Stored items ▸
══════════════════════════════

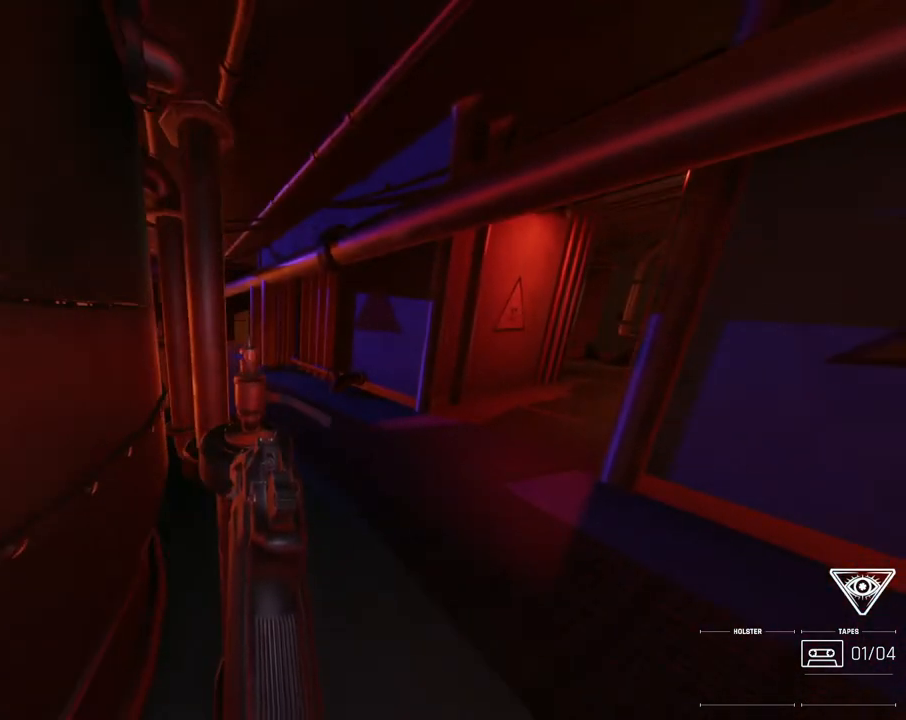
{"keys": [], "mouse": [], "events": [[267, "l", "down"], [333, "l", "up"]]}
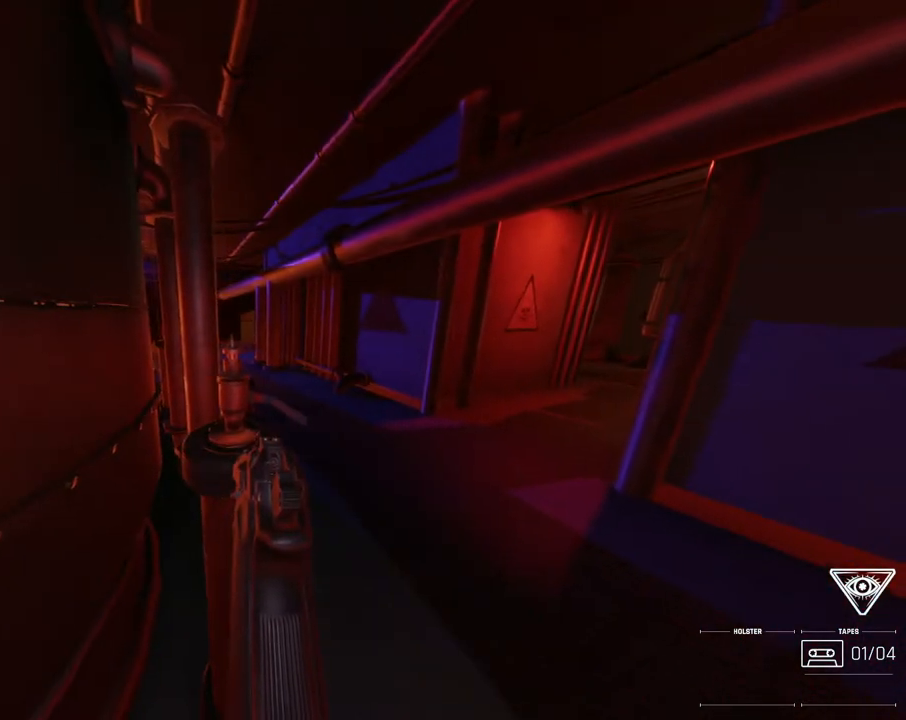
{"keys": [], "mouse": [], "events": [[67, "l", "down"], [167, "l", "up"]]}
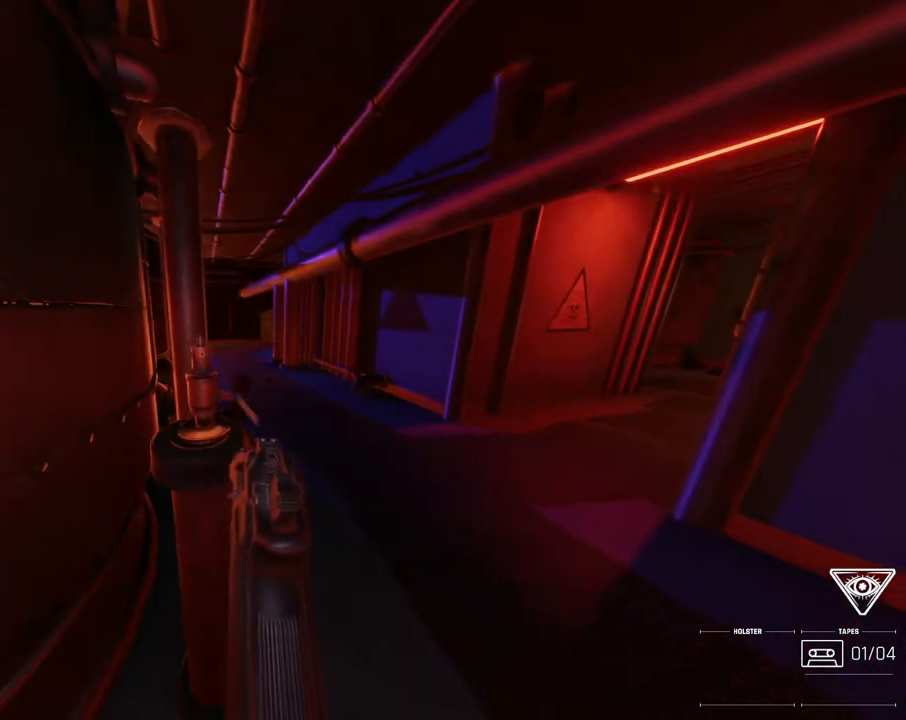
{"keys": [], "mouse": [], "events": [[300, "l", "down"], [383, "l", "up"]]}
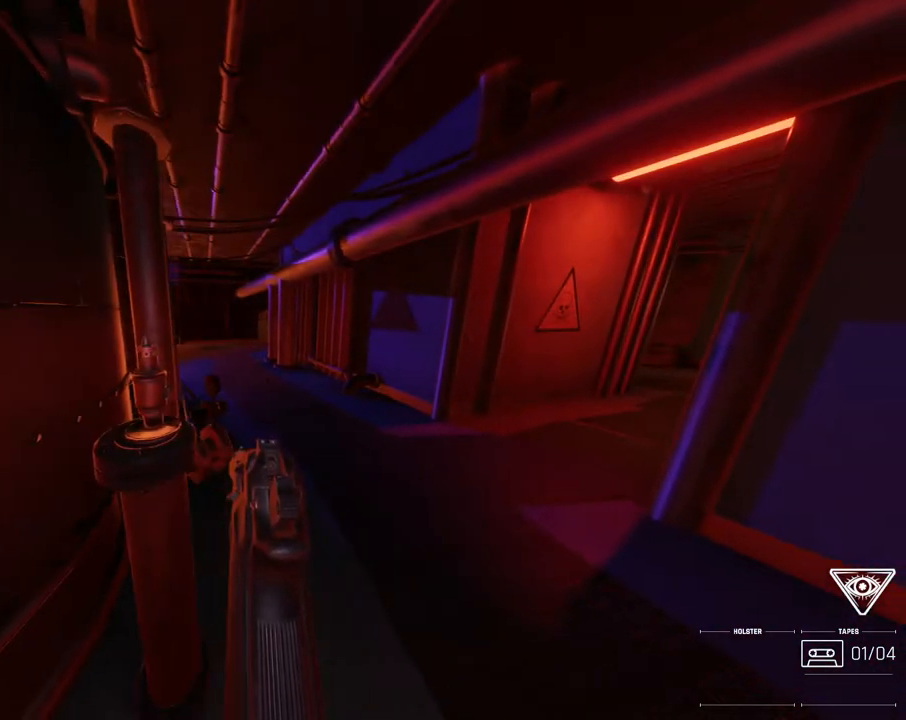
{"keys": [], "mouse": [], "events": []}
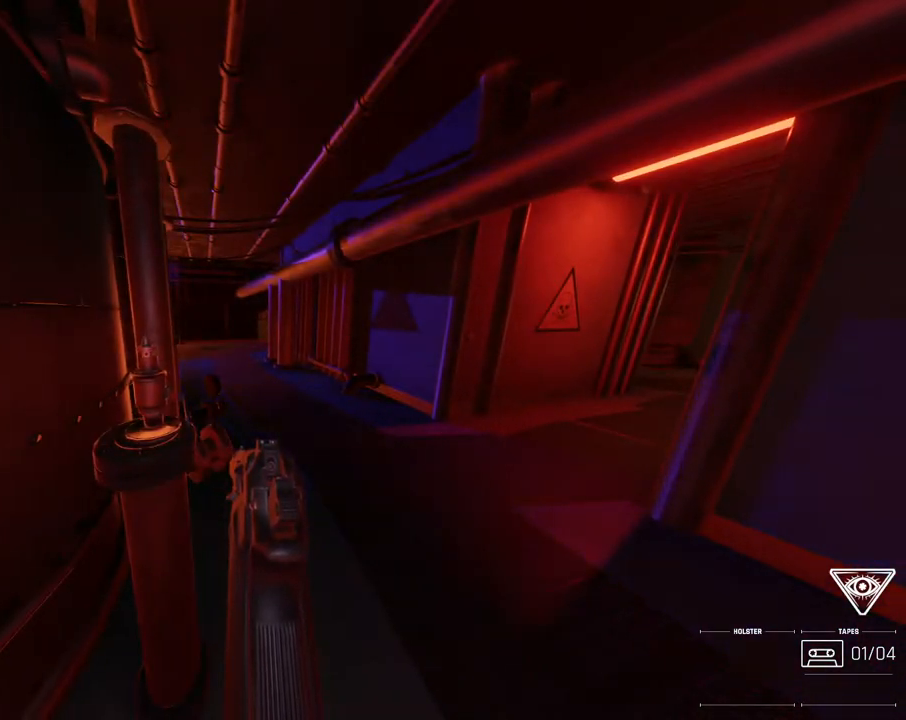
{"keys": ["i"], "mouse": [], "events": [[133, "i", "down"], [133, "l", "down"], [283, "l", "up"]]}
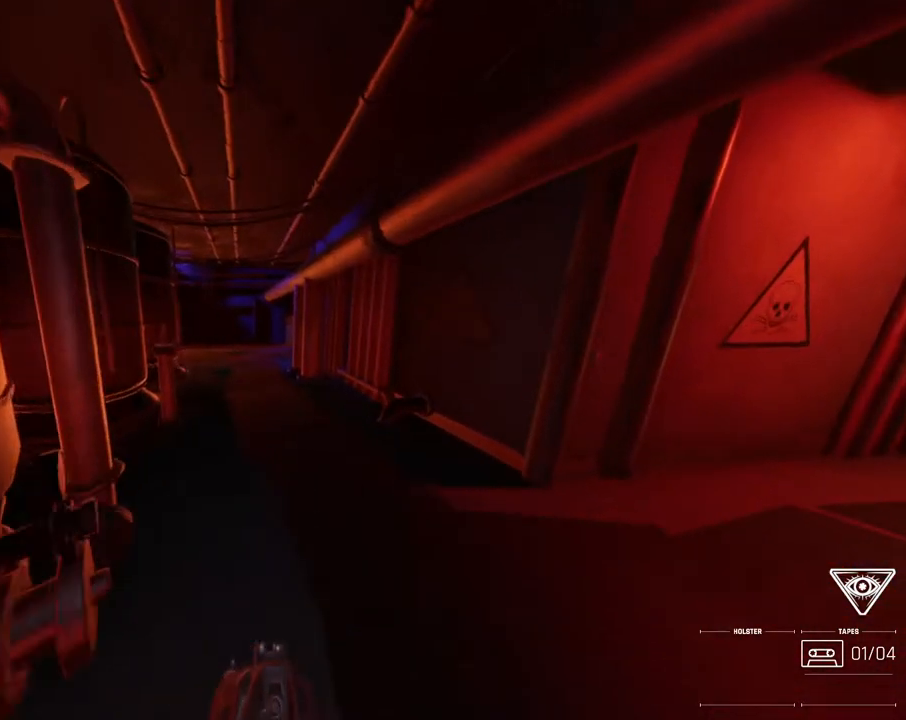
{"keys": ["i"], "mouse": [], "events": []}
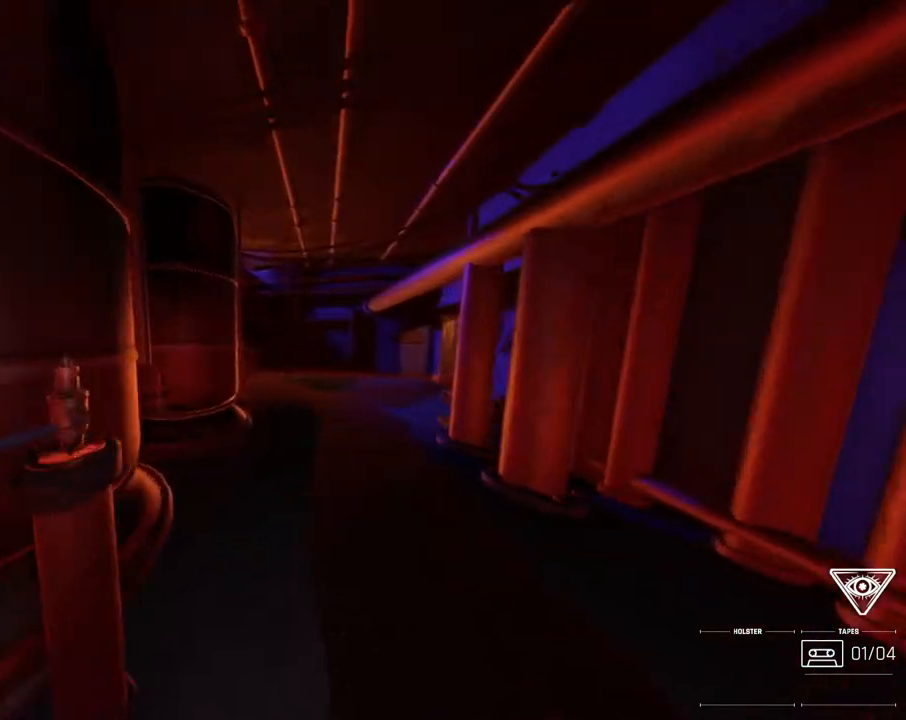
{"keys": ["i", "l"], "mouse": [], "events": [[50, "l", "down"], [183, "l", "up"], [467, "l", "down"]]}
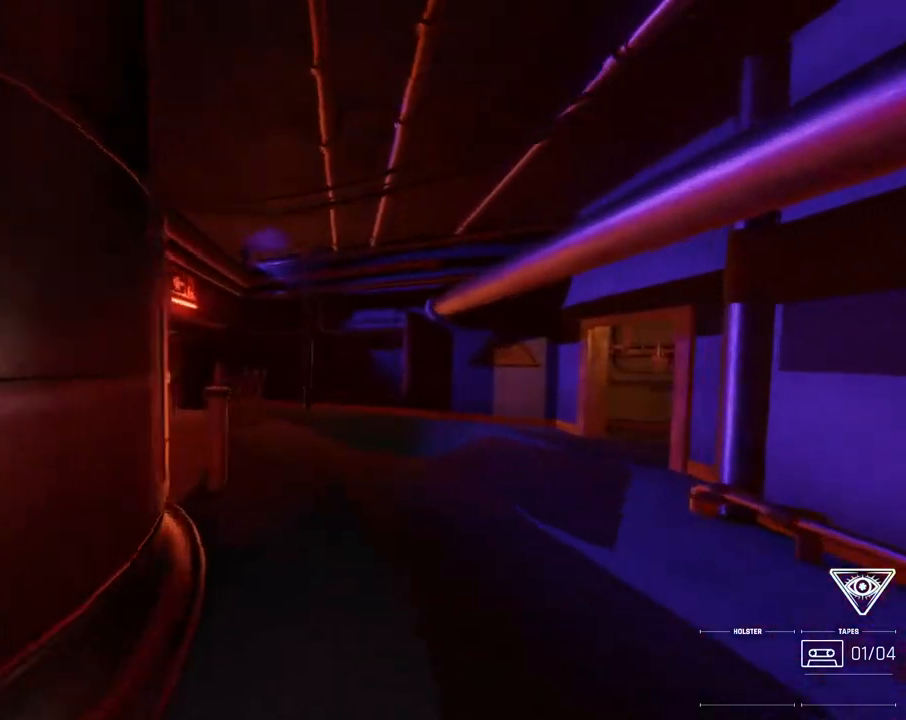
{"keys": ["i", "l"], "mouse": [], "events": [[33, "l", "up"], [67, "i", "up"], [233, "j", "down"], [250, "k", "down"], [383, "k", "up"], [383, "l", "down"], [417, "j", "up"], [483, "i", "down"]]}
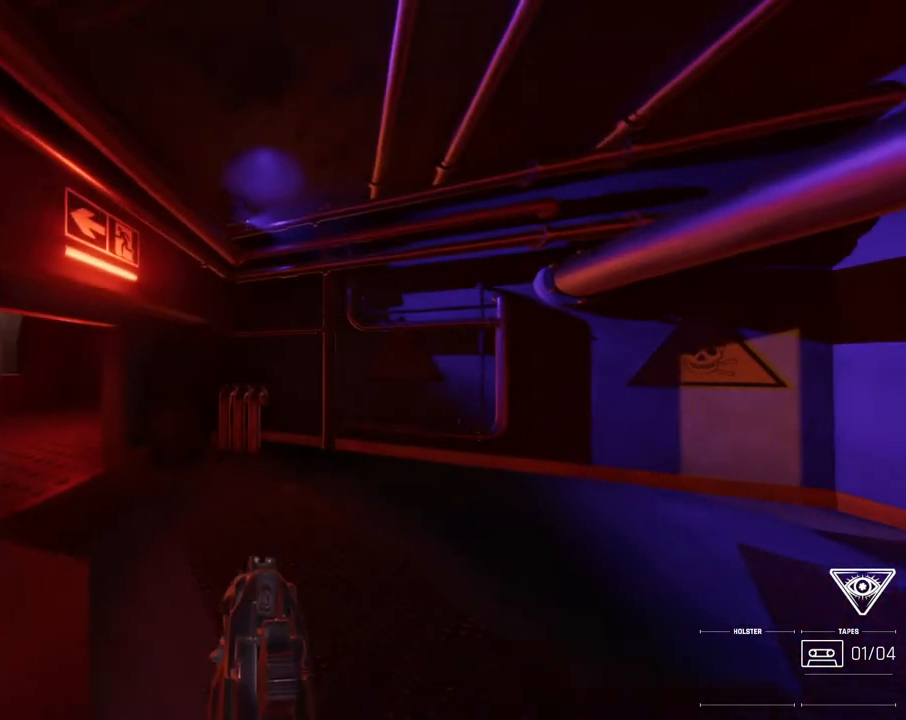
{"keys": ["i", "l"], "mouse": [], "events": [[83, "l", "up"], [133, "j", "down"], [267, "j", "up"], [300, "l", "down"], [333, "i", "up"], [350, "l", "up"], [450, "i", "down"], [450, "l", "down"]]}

══════════════════════════════

TASK REQUIREMENTS ▸
Give the records back exactly. Leave the pictures out.

ANSWER SECTION ▸
{"keys": [], "mouse": [], "events": [[267, "l", "down"], [333, "l", "up"]]}
{"keys": [], "mouse": [], "events": [[67, "l", "down"], [167, "l", "up"]]}
{"keys": [], "mouse": [], "events": [[300, "l", "down"], [383, "l", "up"]]}
{"keys": [], "mouse": [], "events": []}
{"keys": ["i"], "mouse": [], "events": [[133, "i", "down"], [133, "l", "down"], [283, "l", "up"]]}
{"keys": ["i"], "mouse": [], "events": []}
{"keys": ["i", "l"], "mouse": [], "events": [[50, "l", "down"], [183, "l", "up"], [467, "l", "down"]]}
{"keys": ["i", "l"], "mouse": [], "events": [[33, "l", "up"], [67, "i", "up"], [233, "j", "down"], [250, "k", "down"], [383, "k", "up"], [383, "l", "down"], [417, "j", "up"], [483, "i", "down"]]}
{"keys": ["i", "l"], "mouse": [], "events": [[83, "l", "up"], [133, "j", "down"], [267, "j", "up"], [300, "l", "down"], [333, "i", "up"], [350, "l", "up"], [450, "i", "down"], [450, "l", "down"]]}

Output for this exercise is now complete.